PROBLEM TO SOLVE —
Repeat the records exactly, so that each line matches the original.

Segment Open

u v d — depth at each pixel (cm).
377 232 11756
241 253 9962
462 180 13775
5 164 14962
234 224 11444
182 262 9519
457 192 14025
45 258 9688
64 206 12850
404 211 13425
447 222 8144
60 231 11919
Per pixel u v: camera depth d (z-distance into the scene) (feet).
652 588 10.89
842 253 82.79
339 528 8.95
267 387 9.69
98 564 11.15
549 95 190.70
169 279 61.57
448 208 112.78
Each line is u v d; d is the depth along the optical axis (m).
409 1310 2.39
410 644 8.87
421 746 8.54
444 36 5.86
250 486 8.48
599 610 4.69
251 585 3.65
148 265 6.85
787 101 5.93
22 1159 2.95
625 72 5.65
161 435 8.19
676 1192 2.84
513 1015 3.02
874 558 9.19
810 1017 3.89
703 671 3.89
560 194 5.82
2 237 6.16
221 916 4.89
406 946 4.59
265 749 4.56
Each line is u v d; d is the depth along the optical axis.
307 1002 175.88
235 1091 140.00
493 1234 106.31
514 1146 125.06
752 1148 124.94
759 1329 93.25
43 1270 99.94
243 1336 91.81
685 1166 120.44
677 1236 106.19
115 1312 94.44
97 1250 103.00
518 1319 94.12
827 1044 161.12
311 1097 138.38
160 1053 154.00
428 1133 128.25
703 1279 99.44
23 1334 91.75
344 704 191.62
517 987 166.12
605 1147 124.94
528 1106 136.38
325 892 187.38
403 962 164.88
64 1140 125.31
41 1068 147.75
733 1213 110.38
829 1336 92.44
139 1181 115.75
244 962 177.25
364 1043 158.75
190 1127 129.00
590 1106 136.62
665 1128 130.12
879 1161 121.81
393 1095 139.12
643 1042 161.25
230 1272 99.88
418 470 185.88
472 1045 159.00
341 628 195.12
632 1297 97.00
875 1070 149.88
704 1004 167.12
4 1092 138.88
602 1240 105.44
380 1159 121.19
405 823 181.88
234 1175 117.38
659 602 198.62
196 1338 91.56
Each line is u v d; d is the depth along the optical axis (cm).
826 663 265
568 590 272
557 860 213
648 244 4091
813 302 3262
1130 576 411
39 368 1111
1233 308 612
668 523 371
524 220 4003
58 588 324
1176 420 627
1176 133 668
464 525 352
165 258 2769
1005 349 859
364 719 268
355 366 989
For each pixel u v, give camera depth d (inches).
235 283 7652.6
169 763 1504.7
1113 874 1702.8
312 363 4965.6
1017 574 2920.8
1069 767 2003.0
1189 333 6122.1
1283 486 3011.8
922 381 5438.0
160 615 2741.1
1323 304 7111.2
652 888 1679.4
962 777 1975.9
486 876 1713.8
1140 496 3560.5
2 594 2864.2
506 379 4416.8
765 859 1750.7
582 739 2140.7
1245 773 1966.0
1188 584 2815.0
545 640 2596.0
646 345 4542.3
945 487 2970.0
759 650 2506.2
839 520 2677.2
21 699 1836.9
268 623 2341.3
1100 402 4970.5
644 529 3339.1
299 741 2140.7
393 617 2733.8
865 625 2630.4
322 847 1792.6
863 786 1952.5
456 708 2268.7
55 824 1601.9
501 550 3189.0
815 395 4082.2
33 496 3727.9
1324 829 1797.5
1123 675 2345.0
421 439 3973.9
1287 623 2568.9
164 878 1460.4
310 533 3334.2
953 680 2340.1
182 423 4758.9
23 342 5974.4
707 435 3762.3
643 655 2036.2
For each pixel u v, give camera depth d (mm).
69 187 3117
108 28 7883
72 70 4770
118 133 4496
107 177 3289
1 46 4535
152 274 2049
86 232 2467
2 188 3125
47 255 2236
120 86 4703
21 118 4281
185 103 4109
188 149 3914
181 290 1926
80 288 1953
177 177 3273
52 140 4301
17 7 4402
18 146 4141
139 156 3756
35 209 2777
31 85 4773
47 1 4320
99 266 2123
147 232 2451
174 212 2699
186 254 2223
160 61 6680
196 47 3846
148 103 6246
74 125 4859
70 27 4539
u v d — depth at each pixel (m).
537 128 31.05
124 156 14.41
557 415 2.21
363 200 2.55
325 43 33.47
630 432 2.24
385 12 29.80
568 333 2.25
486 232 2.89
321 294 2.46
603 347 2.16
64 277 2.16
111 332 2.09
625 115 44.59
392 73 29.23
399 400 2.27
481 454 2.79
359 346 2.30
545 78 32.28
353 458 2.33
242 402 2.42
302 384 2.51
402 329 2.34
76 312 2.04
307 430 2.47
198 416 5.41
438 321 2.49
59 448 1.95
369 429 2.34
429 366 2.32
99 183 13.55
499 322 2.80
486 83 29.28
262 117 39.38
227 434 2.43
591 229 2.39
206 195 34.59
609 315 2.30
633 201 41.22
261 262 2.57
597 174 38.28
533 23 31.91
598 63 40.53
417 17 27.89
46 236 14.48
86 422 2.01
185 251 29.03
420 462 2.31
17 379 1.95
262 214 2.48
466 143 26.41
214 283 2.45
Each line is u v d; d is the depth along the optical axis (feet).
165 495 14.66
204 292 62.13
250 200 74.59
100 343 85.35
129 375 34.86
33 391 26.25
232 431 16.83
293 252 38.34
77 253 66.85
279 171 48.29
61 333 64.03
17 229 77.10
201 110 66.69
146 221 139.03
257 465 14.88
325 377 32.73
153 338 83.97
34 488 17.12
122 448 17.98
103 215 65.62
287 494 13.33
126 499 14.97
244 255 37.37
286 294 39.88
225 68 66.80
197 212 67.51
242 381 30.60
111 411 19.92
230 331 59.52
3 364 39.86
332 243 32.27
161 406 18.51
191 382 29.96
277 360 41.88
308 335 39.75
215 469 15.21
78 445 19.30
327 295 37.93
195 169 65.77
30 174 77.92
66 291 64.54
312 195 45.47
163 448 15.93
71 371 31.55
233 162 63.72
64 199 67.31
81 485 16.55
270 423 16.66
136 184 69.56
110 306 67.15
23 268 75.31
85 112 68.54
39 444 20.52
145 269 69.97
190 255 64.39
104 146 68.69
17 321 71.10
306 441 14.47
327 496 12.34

Segment Closed

YOUR SOLUTION —
u v d — depth at each pixel (cm).
377 232 11756
241 253 9962
462 180 13775
5 164 14962
234 224 11444
182 262 9519
457 192 14025
45 258 9688
64 206 12850
404 211 13425
447 222 8144
60 231 11919
Per pixel u v: camera depth d (z-distance into the scene) (feet).
652 588 10.89
842 253 82.79
339 528 8.95
267 387 9.69
98 564 11.15
549 95 190.70
169 279 61.57
448 208 112.78
Each line is u v d; d is the depth along the optical axis (m).
409 1310 2.39
410 644 8.87
421 746 8.54
444 36 5.86
250 486 8.48
599 610 4.69
251 585 3.65
148 265 6.85
787 101 5.93
22 1159 2.95
625 72 5.65
161 435 8.19
676 1192 2.84
513 1015 3.02
874 558 9.19
810 1017 3.89
703 671 3.89
560 194 5.82
2 237 6.16
221 916 4.89
406 946 4.59
265 749 4.56
Each line is u v d; d is the depth along the optical axis.
307 1002 175.88
235 1091 140.00
493 1234 106.31
514 1146 125.06
752 1148 124.94
759 1329 93.25
43 1270 99.94
243 1336 91.81
685 1166 120.44
677 1236 106.19
115 1312 94.44
97 1250 103.00
518 1319 94.12
827 1044 161.12
311 1097 138.38
160 1053 154.00
428 1133 128.25
703 1279 99.44
23 1334 91.75
344 704 191.62
517 987 166.12
605 1147 124.94
528 1106 136.38
325 892 187.38
403 962 164.88
64 1140 125.31
41 1068 147.75
733 1213 110.38
829 1336 92.44
139 1181 115.75
244 962 177.25
364 1043 158.75
190 1127 129.00
590 1106 136.62
665 1128 130.12
879 1161 121.81
393 1095 139.12
643 1042 161.25
230 1272 99.88
418 470 185.88
472 1045 159.00
341 628 195.12
632 1297 97.00
875 1070 149.88
704 1004 167.12
4 1092 138.88
602 1240 105.44
380 1159 121.19
405 823 181.88
234 1175 117.38
659 602 198.62
196 1338 91.56
Each line is u v d; d is the depth along the optical axis (cm).
826 663 265
568 590 272
557 860 213
648 244 4091
813 302 3262
1130 576 411
39 368 1111
1233 308 612
668 523 371
524 220 4003
58 588 324
1176 420 627
1176 133 668
464 525 352
165 258 2769
1005 349 859
364 719 268
355 366 989
For each pixel u v, give camera depth d (inches).
235 283 7652.6
169 763 1504.7
1113 874 1702.8
312 363 4965.6
1017 574 2920.8
1069 767 2003.0
1189 333 6122.1
1283 486 3011.8
922 381 5438.0
160 615 2741.1
1323 304 7111.2
652 888 1679.4
962 777 1975.9
486 876 1713.8
1140 496 3560.5
2 594 2864.2
506 379 4416.8
765 859 1750.7
582 739 2140.7
1245 773 1966.0
1188 584 2815.0
545 640 2596.0
646 345 4542.3
945 487 2970.0
759 650 2506.2
839 520 2677.2
21 699 1836.9
268 623 2341.3
1100 402 4970.5
644 529 3339.1
299 741 2140.7
393 617 2733.8
865 625 2630.4
322 847 1792.6
863 786 1952.5
456 708 2268.7
55 824 1601.9
501 550 3189.0
815 395 4082.2
33 496 3727.9
1324 829 1797.5
1123 675 2345.0
421 439 3973.9
1287 623 2568.9
164 878 1460.4
310 533 3334.2
953 680 2340.1
182 423 4758.9
23 342 5974.4
707 435 3762.3
643 655 2036.2
For each pixel u v, give camera depth d (mm).
69 187 3117
108 28 7883
72 70 4770
118 133 4496
107 177 3289
1 46 4535
152 274 2049
86 232 2467
2 188 3125
47 255 2236
120 86 4703
21 118 4281
185 103 4109
188 149 3914
181 290 1926
80 288 1953
177 177 3273
52 140 4301
17 7 4402
18 146 4141
139 156 3756
35 209 2777
31 85 4773
47 1 4320
99 266 2123
147 232 2451
174 212 2699
186 254 2223
160 61 6680
196 47 3846
148 103 6246
74 125 4859
70 27 4539
u v d — depth at each pixel (m).
537 128 31.05
124 156 14.41
557 415 2.21
363 200 2.55
325 43 33.47
630 432 2.24
385 12 29.80
568 333 2.25
486 232 2.89
321 294 2.46
603 347 2.16
64 277 2.16
111 332 2.09
625 115 44.59
392 73 29.23
399 400 2.27
481 454 2.79
359 346 2.30
545 78 32.28
353 458 2.33
242 402 2.42
302 384 2.51
402 329 2.34
76 312 2.04
307 430 2.47
198 416 5.41
438 321 2.49
59 448 1.95
369 429 2.34
429 366 2.32
99 183 13.55
499 322 2.80
486 83 29.28
262 117 39.38
227 434 2.43
591 229 2.39
206 195 34.59
609 315 2.30
633 201 41.22
261 262 2.57
597 174 38.28
533 23 31.91
598 63 40.53
417 17 27.89
46 236 14.48
86 422 2.01
185 251 29.03
420 462 2.31
17 379 1.95
262 214 2.48
466 143 26.41
214 283 2.45
Each line is u v d; d is the depth along the optical axis (feet).
165 495 14.66
204 292 62.13
250 200 74.59
100 343 85.35
129 375 34.86
33 391 26.25
232 431 16.83
293 252 38.34
77 253 66.85
279 171 48.29
61 333 64.03
17 229 77.10
201 110 66.69
146 221 139.03
257 465 14.88
325 377 32.73
153 338 83.97
34 488 17.12
122 448 17.98
103 215 65.62
287 494 13.33
126 499 14.97
244 255 37.37
286 294 39.88
225 68 66.80
197 212 67.51
242 381 30.60
111 411 19.92
230 331 59.52
3 364 39.86
332 243 32.27
161 406 18.51
191 382 29.96
277 360 41.88
308 335 39.75
215 469 15.21
78 445 19.30
327 295 37.93
195 169 65.77
30 174 77.92
66 291 64.54
312 195 45.47
163 448 15.93
71 371 31.55
233 162 63.72
64 199 67.31
81 485 16.55
270 423 16.66
136 184 69.56
110 306 67.15
23 268 75.31
85 112 68.54
39 444 20.52
145 269 69.97
190 255 64.39
104 146 68.69
17 321 71.10
306 441 14.47
327 496 12.34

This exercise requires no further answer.